Cloud vs. Network-Attached Storage: What Are The Pros and Cons of Each?


If your small business is like most, you don’t enjoy the luxury of a dedicated in-house IT team. As a result, important decisions like how to backup and store your business’ data are made by you, the owner.

From revamping your data backup plan to searching for cost effective data storage and recovery, finding the right system to meet your needs can be tricky. Two of the most popular systems are the Cloud and network-attached storage (NAS). Chances are you know a little bit about each, but not enough to make a decision you feel comfortable with. We’re going to change that.

We’ll shed light on the Cloud and NAS by providing you with the primary advantages and disadvantages of each storage system. Read over our straightforward guide and in moments you’ll be armed with the basic information you need to choose the system that will serve your small business best.

Network-Attached Storage, what is it?

You’re probably familiar with Cloud products, but might be wondering what NAS is all about. Gaining popularity over the last five years or so, a NAS is a dedicated storage device with its own IP address. NAS is quickly emerging as an affordable and easy way to store files and share them between a number of computers. Plus, many NAS devices hitting the market today also offer added features that we’ll explore in a moment. As a small business owner, you’ll be glad to know that most NAS are relatively easy to install and maintain, and therefore don’t require the expense of a dedicate IT professional.

Comparing Features

Traditionally, NASes were used to store, share and backup files. These days, NAS features are getting more sophisticated. For example, some NASes can be used as multimedia servers, as well as iTunes and print servers. Developed specifically to meet the needs of small business, some NASes can function as email or lightweight database servers. Small business owners will also appreciate that vendors are developing software on NASes that allows integration with social media, such as Facebook and YouTube.

The Cloud doesn’t offer all the bells and whistles of NAS, but when you use Cloud storage you’ll get access to a wealth of other Cloud solutions that could save your business money. For example, block-level compression and de-duplication features reduce storage needs (and thus cost) while making storage more efficient. Additionally, when you use a Cloud provider, you’re tapping the knowledge of industry professionals who are there to support your business 24/7.

Considering Cost

A quality NAS will be easy to setup, and offer solid read/write performance.
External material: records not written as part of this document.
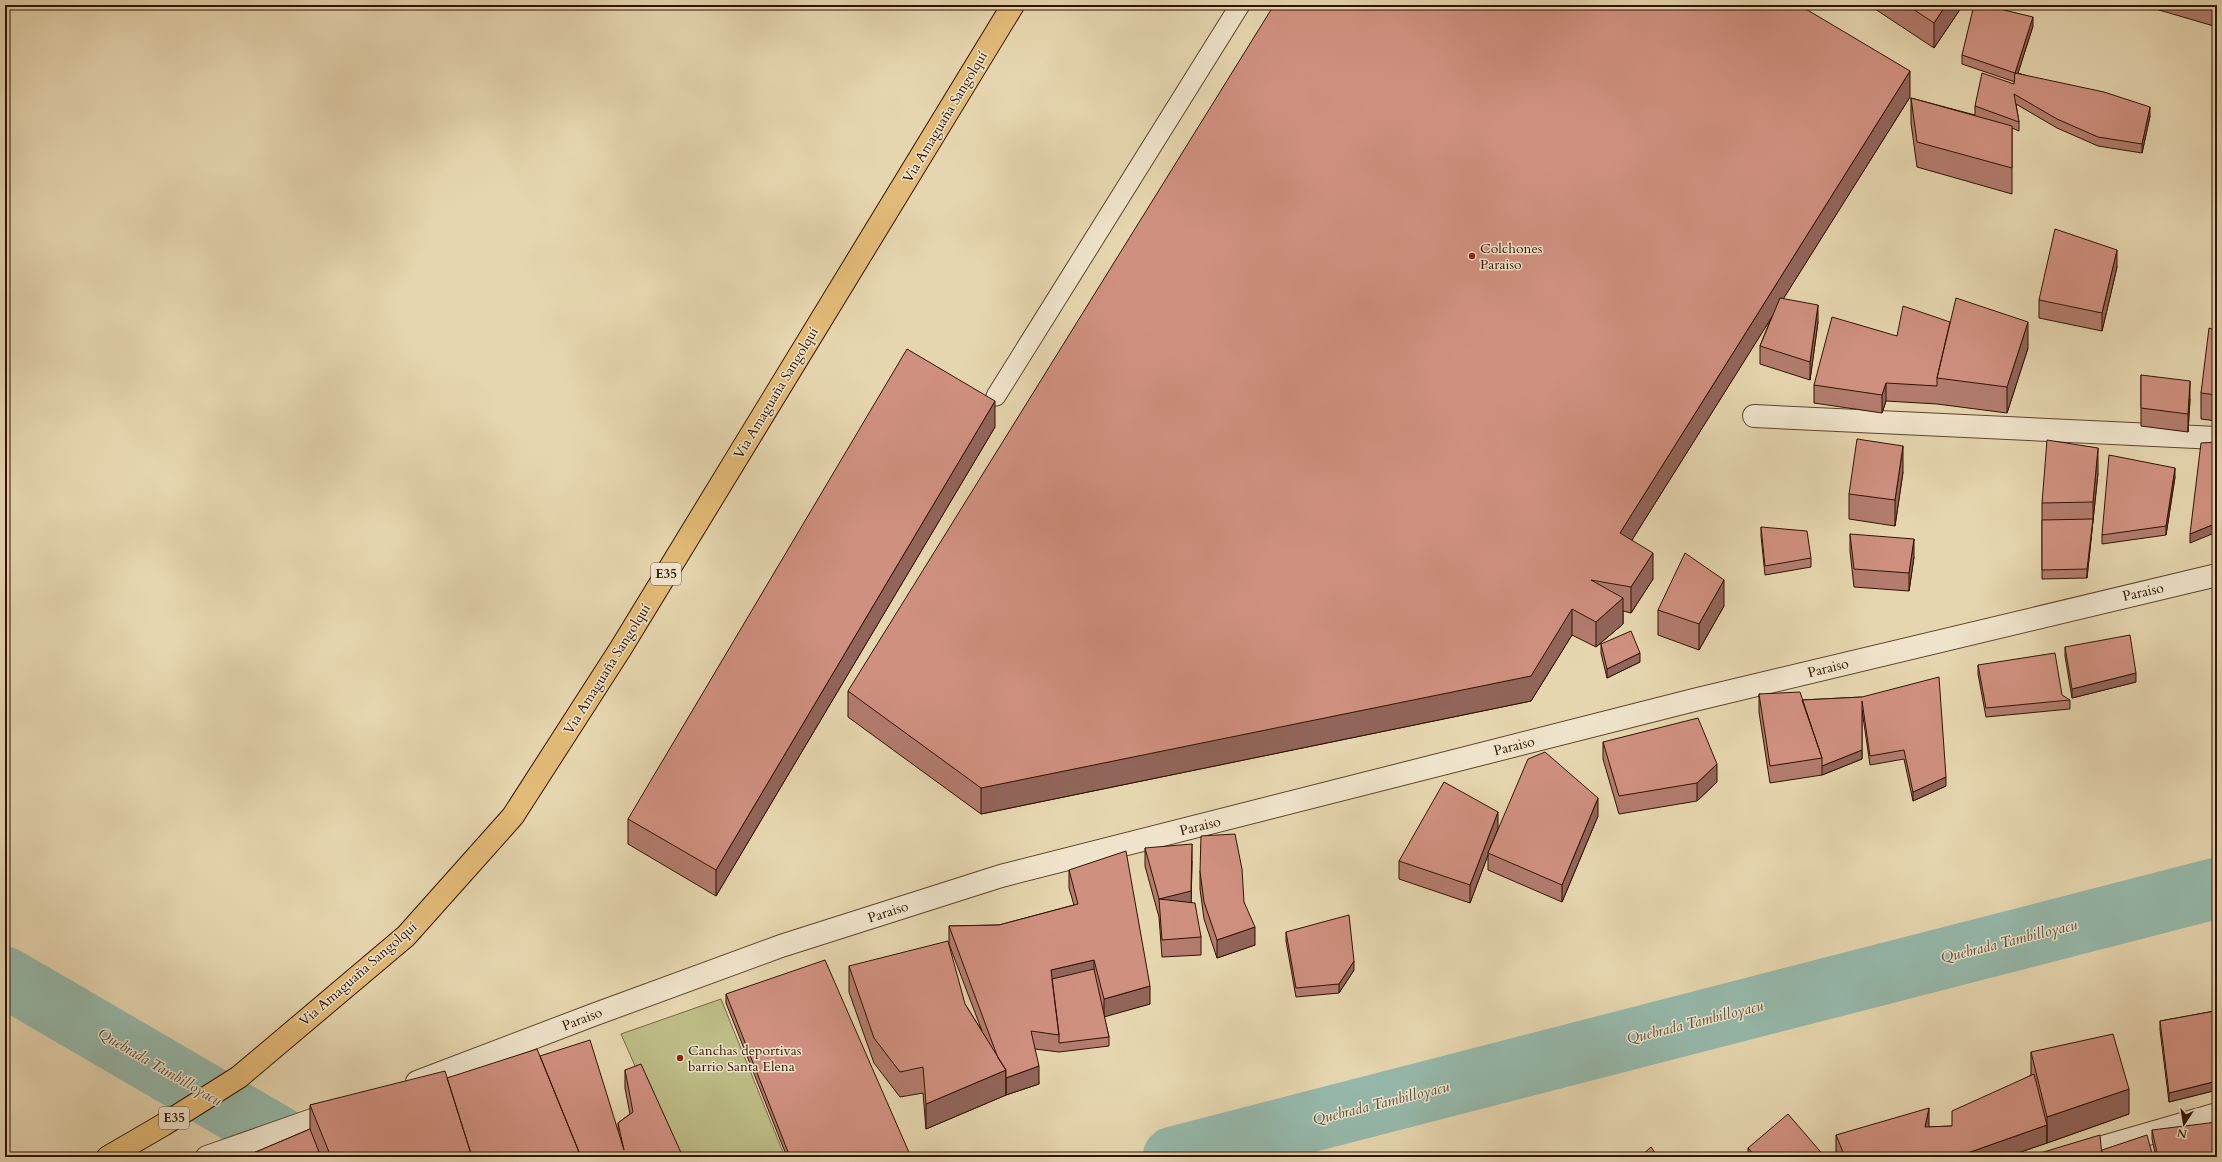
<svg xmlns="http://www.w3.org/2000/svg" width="2222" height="1162" font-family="Cardo,serif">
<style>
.green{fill:#bdbc86;stroke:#766843}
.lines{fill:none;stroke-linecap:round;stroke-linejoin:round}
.river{stroke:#96b9ab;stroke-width:61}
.service-casing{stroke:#5e442c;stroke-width:21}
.minor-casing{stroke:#5e442c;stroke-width:24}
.tertiary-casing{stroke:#5e442c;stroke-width:24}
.trunk-casing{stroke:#301300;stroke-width:24}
.service{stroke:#efe4cb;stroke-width:19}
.minor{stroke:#efe4cb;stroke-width:22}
.tertiary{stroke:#efe4cb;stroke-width:22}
.trunk{stroke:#e3bb78;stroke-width:22}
.wall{fill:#b37c6e;stroke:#301300}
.shaded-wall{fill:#92655a;stroke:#301300}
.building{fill:#d09080;stroke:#301300}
.poi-dot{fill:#8f2418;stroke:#efe4cb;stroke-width:1.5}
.labels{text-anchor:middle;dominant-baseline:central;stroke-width:3;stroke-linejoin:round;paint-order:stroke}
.shield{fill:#efe4cb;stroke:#69523d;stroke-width:1}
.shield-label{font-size:13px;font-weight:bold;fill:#301300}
.street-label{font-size:14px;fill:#301300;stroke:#efe4cb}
.poi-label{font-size:14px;fill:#301300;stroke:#efe4cb;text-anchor:start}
.water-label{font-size:15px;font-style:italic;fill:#544d3c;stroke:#efe4cb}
</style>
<rect width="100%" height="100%" fill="#e6d6af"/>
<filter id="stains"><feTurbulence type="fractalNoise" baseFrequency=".005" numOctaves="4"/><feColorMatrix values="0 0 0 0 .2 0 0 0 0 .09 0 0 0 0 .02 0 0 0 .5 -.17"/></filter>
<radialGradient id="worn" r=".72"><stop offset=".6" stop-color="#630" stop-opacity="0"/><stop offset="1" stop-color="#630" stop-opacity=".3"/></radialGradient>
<path class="green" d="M721,999L785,1157H675L621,1034Z"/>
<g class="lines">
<path class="river" d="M5,977L314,1157
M1173,1157L2217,888"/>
<defs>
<path id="service" d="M996,396L1240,5"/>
<path id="minor" d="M1754,416L2217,438"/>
<path id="tertiary" d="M417,1082L593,1015L781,946L1001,876L1698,699L2217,575
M207,1157L338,1111
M2068,1157L2217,1114"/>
<path id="trunk" d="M108,1157L163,1125L239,1077L406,936L513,816L621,648L1013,5"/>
</defs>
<use href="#service" class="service-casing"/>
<use href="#minor" class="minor-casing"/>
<use href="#tertiary" class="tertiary-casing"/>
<use href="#trunk" class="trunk-casing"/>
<use href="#service" class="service"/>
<use href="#minor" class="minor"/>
<use href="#tertiary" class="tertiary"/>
<use href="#trunk" class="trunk"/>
</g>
<path class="wall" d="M1869,5H1963L1934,48Z
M2142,5H2217V27Z
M2033,26L2018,73L2150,116L2142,153L2098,146L2057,128L2016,104L2019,122V131L2012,128V194L1917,167L1911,123V98L1975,115V106L2014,84L2015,82L1962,64V55Z
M1910,97L1783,299L1818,322L1810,380L1760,364V346L1771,318L1632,540L1653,579L1631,613L1623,611V624L1596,647L1572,635L1531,701L981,814L848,717V691Z
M2117,267L2102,331L2039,318V300Z
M2217,331V421L2201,419V393Z
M1897,336L2028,348L2007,413L1937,404L1886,401L1882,413L1814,403V385Z
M2141,375L2190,399L2188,432L2141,426Z
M995,427L716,896L628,844V819Z
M1903,472L1895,526L1849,519V494Z
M2098,473L2087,578L2042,579V503Z
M2175,477L2166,535L2102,544V535Z
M1761,527L1811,558V567L1765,575L1761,536Z
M1850,534L1914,557L1909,591L1854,587L1850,551Z
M1724,606L1699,650L1658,635V610Z
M1601,644L1640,662L1607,678L1601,653Z
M2065,647L2136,682L2072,698L2065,656Z
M1978,665L2070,700V709L1986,717L1978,674Z
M1759,694L1802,700L1862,697L1946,786L1913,801L1904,759L1870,765L1862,710V759L1822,775L1770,783L1759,712Z
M1603,742L1717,782L1697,801L1619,814L1603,759Z
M1598,816L1562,902L1488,870V855L1470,903L1399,879V861L1498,829Z
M1145,848L1192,861L1191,902L1201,937V955L1162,957L1159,917L1145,866Z
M1069,870L1150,1004L1104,1016L1109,1037V1046L1059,1052L1035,1049L1039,1084L1006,1095L926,1129L923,1093L900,1097L874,1063L849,992V966L965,1004L982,1031L949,944V926L999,925L1074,905L1069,888Z
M1200,871L1244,902L1255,945L1217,958L1204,919L1200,889Z
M1286,932L1354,970L1339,993L1296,997L1286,941Z
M726,994L911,1157H787L726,1003Z
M2215,1003H2217V1090L2169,1102L2160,1030V1021L2215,1011Z
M2031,1052L2129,1114L2047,1143V1142V1143L2006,1157H1838L1836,1153V1135L1929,1126V1127L1952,1126L2031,1075Z
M540,1056L618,1131V1123L630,1114L625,1088V1070L683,1157H244L310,1129V1105L447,1078Z
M2152,1130L2217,1157H2156L2152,1139Z
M1748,1148L1825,1157H1748Z"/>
<path class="shaded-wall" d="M1946,5H1963L1934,48V23Z
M2033,17V26L2015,82V73Z
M1910,71V97L1620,559V533Z
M2150,107V116L2142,153V144Z
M2117,250V267L2102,331V313Z
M1818,305V322L1810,380V362Z
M2028,322V348L2007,413V387Z
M2190,381V399L2188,432V414Z
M1886,383V401L1882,413V395Z
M995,401V427L716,896V870Z
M1903,446V472L1895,526V500Z
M2098,448V473L2087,578V569L2093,519V502Z
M2175,468V477L2166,535V526Z
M2217,523V532L2190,543V534Z
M1914,539V557L1909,591V573Z
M1653,553V579L1631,613V587Z
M1724,580V606L1699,650V624Z
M1623,598V624L1596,647V622Z
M1572,609V635L1531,701L981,814V788Z
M1640,653V662L1607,678V669Z
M2136,673V682L2072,698V689Z
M1862,750V759L1822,775V766Z
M1717,764V782L1697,801V783Z
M1946,777V786L1913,801V792Z
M1598,798V816L1562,902V885Z
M1498,812V829L1488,853V855L1470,903V885Z
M1192,844V861L1191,909L1159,899Z
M1255,927V945L1217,958V940Z
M1094,960V978L1052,988L1051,970Z
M1354,961V970L1339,993V984Z
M1150,986V1004L1104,1017V999Z
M1039,1066V1084L1006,1095V1078Z
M1006,1070V1095L926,1129V1104Z
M2217,1081V1090L2169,1102V1093Z
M2129,1089V1114L2047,1143V1117Z
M1929,1108V1126L1925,1145V1127Z
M2047,1125V1143L2006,1157H1956Z"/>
<path class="building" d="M1274,5H1799L1910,71L1620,533L1653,553L1631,587L1591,580L1623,598L1596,622L1572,609L1531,676L981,788L848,691Z
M1907,5H1946L1934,23Z
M1974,5H1983L2033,17L2015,73L1962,55Z
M1982,73L2014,84L2015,73L2104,92L2150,107L2142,144L2098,137L2057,119L2014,94L2019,122L1975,106Z
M1911,98L2012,126V168L1917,142Z
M2055,229L2117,250L2102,313L2039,300Z
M1780,298L1818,305L1810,362L1760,346Z
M1956,298L2028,322L2007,387L1937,378Z
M1903,306L1950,322L1937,378V386L1886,383L1882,395L1814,385L1832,317L1897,336Z
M2209,328L2217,331V395L2201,393Z
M907,349L995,401L716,870L628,819Z
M2141,375L2190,381L2188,414L2141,408Z
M1857,439L1903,446L1895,500L1849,494Z
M2047,440L2098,448L2093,502L2042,503Z
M2217,442V523L2190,534L2201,443Z
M2109,455L2175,468L2166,526L2102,535Z
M2093,519L2087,569L2042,570V520Z
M1761,527L1807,531L1811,558L1765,566Z
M1850,534L1914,539L1909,573L1854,569Z
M1685,553L1724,580L1699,624L1658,610Z
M1631,631L1640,653L1607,669L1601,644Z
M2130,635L2136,673L2072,689L2065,647Z
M2055,653L2062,695L2070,700L1986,708L1978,665Z
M1939,677L1946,777L1913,792L1904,750L1870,756L1862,701V750L1822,766V758L1802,700L1862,697Z
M1800,692L1822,758L1770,766L1759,694Z
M1698,718L1717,764L1697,783L1619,796L1603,742Z
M1545,752L1598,798L1562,885L1488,853L1528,759Z
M1444,782L1498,812L1470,885L1399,861Z
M1235,834L1242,869L1244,902L1255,927L1217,940L1204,902L1200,871L1201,836Z
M1192,844L1191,891L1159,899L1145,848Z
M1126,851L1150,986L1104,999L1094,960L1051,970L1059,1035L1031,1031L1039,1066L1006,1078V1070L998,1058L949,926L999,925L1078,904L1069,870Z
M1159,899L1195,903L1201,937L1162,940Z
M1349,915L1354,961L1339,984L1296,988L1286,932Z
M948,941L965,1004L1006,1070L926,1104L923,1067L900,1072L874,1038L849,966Z
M825,960L911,1157H790L726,994Z
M1094,969L1109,1037L1059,1043V1035L1052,979Z
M2215,1003H2217V1014Z
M2215,1011L2217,1022V1081L2169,1093L2160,1021Z
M2113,1034L2129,1089L2047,1117L2031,1052Z
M590,1040L624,1150L618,1123L633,1112L625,1070L641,1064L683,1157H581L540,1056Z
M537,1049L581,1157H472L447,1078Z
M445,1071L472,1157H331L310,1105Z
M2034,1074L2047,1125L1956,1157H1845L1836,1135L1929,1108L1925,1127L1952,1126V1111Z
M1788,1114L1825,1157H1756L1748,1148Z
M2217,1122V1157H2158L2152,1130Z
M310,1129L321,1157H244Z
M2100,1135L2102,1157H2027Z
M2147,1135L2153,1157H2102V1150Z
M1651,1147L1658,1157H1640Z"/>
<g class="poi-dot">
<circle cx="1472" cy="256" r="4"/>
<circle cx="680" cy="1058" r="4"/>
</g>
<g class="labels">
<g class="shield">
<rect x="651" y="563" width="30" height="22" rx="3"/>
<rect x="159" y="1107" width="30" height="22" rx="3"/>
</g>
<g class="shield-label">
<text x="666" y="574">E35</text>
<text x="174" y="1118">E35</text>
</g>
<g class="street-label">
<text transform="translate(945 117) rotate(-59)">Via Amaguaña Sangolquí</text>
<text transform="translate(776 393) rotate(-59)">Via Amaguaña Sangolquí</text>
<text transform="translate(2143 592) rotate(-13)">Paraiso</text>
<text transform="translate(1828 668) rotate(-14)">Paraiso</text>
<text transform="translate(607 669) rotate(-58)">Via Amaguaña Sangolquí</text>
<text transform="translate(1514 746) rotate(-14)">Paraiso</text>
<text transform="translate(1200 826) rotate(-14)">Paraiso</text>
<text transform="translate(888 912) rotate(-18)">Paraiso</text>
<text transform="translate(358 974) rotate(-41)">Via Amaguaña Sangolquí</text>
<text transform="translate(582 1019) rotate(-21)">Paraiso</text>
</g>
<g class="poi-label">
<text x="1480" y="248">Colchones<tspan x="1480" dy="16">Paraiso</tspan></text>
<text x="688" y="1050">Canchas deportivas<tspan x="688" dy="16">barrio Santa Elena</tspan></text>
</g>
<g class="water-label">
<text transform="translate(2009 941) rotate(-14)">Quebrada Tambilloyacu</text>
<text transform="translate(1695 1022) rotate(-14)">Quebrada Tambilloyacu</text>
<text transform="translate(160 1067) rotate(30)">Quebrada Tambilloyacu</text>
<text transform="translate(1381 1103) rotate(-14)">Quebrada Tambilloyacu</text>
</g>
</g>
<rect width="2222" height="1162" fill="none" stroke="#e6d6af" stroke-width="20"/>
<rect x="6" y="6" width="2210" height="1150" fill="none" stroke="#301300" stroke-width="2"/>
<rect x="10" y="10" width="2202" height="1142" fill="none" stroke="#301300"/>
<g transform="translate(2184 1124) rotate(192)" stroke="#efe4cb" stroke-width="3" paint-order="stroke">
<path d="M0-3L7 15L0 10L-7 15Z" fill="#301300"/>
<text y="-6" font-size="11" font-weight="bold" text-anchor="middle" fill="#301300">N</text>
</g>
<rect width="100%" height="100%" filter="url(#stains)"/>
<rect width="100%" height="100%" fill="url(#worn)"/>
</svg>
From sharing files to backing up data from Windows, Mac, and even Linux machines, a good NAS delivers a range of features. The cost of a NAS that’s appropriate for serving most small business varies considerably, from about $500 to $1000 and more, depending on the features and storage space your business needs. Synology and Asustor are well accepted NAS brands. Keep in mind that even after your initial investment of purchasing the NAS, you’ll also pay for additional hard drives if and when you need more storage. If you’re unsure of your storage needs, there’s also the chance that you’ll waste money by buying more storage than you need.

Just like with NAS, the more storage space you need, the more you’ll pay. Some Cloud providers offer a limited amount of free storage. For example Dropbox offers 2GBs of storage at no charge, and some providers offer up to 25GB for free. But if you’re running a small business, you’ll most likely need more storage space. As you’d expect, plans and fees vary from provider to provider, but 1TB of storage will generally cost about $95 per month. You’ll avoid the initial outlay of cash that purchasing a NAS requires, and the costs associated with buying more hard drives, but you’ll pay a monthly storage fee.

Control Over Security

NAS offers data redundancy and protection options, plus data encryption and user access controls. You’ll also have the comfort of knowing that because you host the files on your own hardware, you have complete control over data security. On the downside, you’re also accepting full responsibility for data security with NAS. It’s important to know that several NAS vendors have partnered with Cloud providers to offer you the option of backing up your data to the Cloud for added redundancy and protection.

When you use a Cloud service, the Cloud provider takes on the responsibility of keeping your data secure. Your data will be backed up to multiple centers across the U.S. for added protection, and reputable Cloud providers use the very latest security methods. Using the Cloud, you relieve yourself of the responsibilities associated with security, but the fact is you’re turning control over your data to another party. When you do so, there’s always a chance it can get hacked.

Storage Limitations

There are two basic types of NAS device configurations. A NAS with a fixed amount of storage usually contains just one or two hard drive bays, and can store anywhere from 500GB to 4TB. When more storage is needed, the hard drives can be replaced. Offering the ability to add more hard drives as needed, a NAS with multiple hard drive bays is a more fitting solution for small businesses that need multiple computers backed up or for those with large multimedia libraries, such as architects and photographers.

Using Cloud storage, you’ll never have to worry about running out of storage space or the hassle of swapping out hard drives. When you need more storage, you simply upgrade your plan with your Cloud provider.

Choosing the best system for the backup, storage, and recovery of your small business’ data is a critical decision that will impact your company on a daily basis. We hope we’ve given you the basic information you need to start thinking about which system will serve your business best, the Cloud or NAS.